Sealing to the core - I've mentioned that. But again, look at the OEMs. They're pretty well sealed.

What part of the overall system did I miss here?

Maybe when this car's cooling system is struggling next summer GRM will try to space that shroud off the core. It's the easiest fix to try. Swapping in some stronger fans would be a second choice. Since these fans were most likely donated to GRM by Mishimoto in exchange for editorial (hey, it's what makes project cars possible), the former experiment would likely be more palatable to all involved.

 

JG Pasterjak
JG Pasterjak Production/Art Director
11/5/20 9:29 a.m.

Long term testing I guess will be the decider. We have some space at the bottom to offset the shroud, but almost none at the top. But worst case, should we find that the flowthrough isn't sufficient, it's conceivable we could offset teh lower part of the shroud and create a higher volume low pressure area between the core and the fans.

 

Keith Tanner
Keith Tanner GRM+ Memberand MegaDork
11/5/20 9:42 a.m.

Cool. It may make for some interesting articles, honestly. Like radiator design, there's a lot of bad assumptions out there about fans. If you want, I could probably dig up some numbers from our testing. We had an engine that could run under a set load as a heat generator and a radiator in a box with multiple fan setups tested. We tested time-to-temperature and drop across the core. Not easy to do in the car, but it's pretty useful data.

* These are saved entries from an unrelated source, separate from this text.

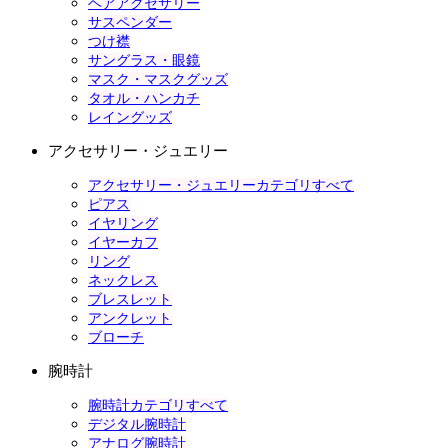
ヘアアクセサリー
サスペンダー
つけ襟
サングラス・眼鏡
マスク・マスクグッズ
タオル・ハンカチ
レイングッズ
アクセサリー・ジュエリー
アクセサリー・ジュエリーカテゴリすべて
ピアス
イヤリング
イヤーカフ
リング
ネックレス
ブレスレット
アンクレット
ブローチ
腕時計
腕時計カテゴリすべて
デジタル腕時計
アナログ腕時計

If you're constrained at the top, that is going to make things more challenging. Going with a wedge will probably help. Where does the air go afterwards, do you have any aerodynamic assist to help out?

Here's an example of the effects of motor torque. The only difference between the orange and grey traces is the size of the motor on one of the fans. Obviously both of them are dwarfed by the two blue traces, but you can see how the grey setup consistently outperforms the orange. It would be a lot more obvious if we scaled the graph from 0-1800 CFM :)

The blue traces? Massive brushless motors that are a pain to package and have huge power feeds. These are the ratings from the manufacturer, shroud design is not taken into account.

JG Pasterjak
JG Pasterjak Production/Art Director
11/5/20 10:11 p.m.
Tyler H (Forum Supporter) said:

That Corbin clamp on your upper hose is hurting, but I don't blame you for leaving it alone.  There's a hundred ways to lose knuckle skin on this job.  

When I have to remove that clamp, I typically disconnect the hard pipe brackets and pull it back into the frunk to work on it.  I once bought an MR2 Turbo that someone had installed silicone hoses on, which I replaced with durable, reliable OE hoses.

When I did the rad, one of my plans was to replace them wth the proper OEM spring clamps, which I have a big box of that I've collected over the years. 

Except... I couldn't find ones that fit. And as I was working—as I frequently am—at like 1am, I just put the old clamps back on because they had nice grooves already and I know they worked. 

Of course, when I was putting tools away I found—wait for it—the OTHER box of Toyota clamps with the proper size. They sit. Waiting. Just in case.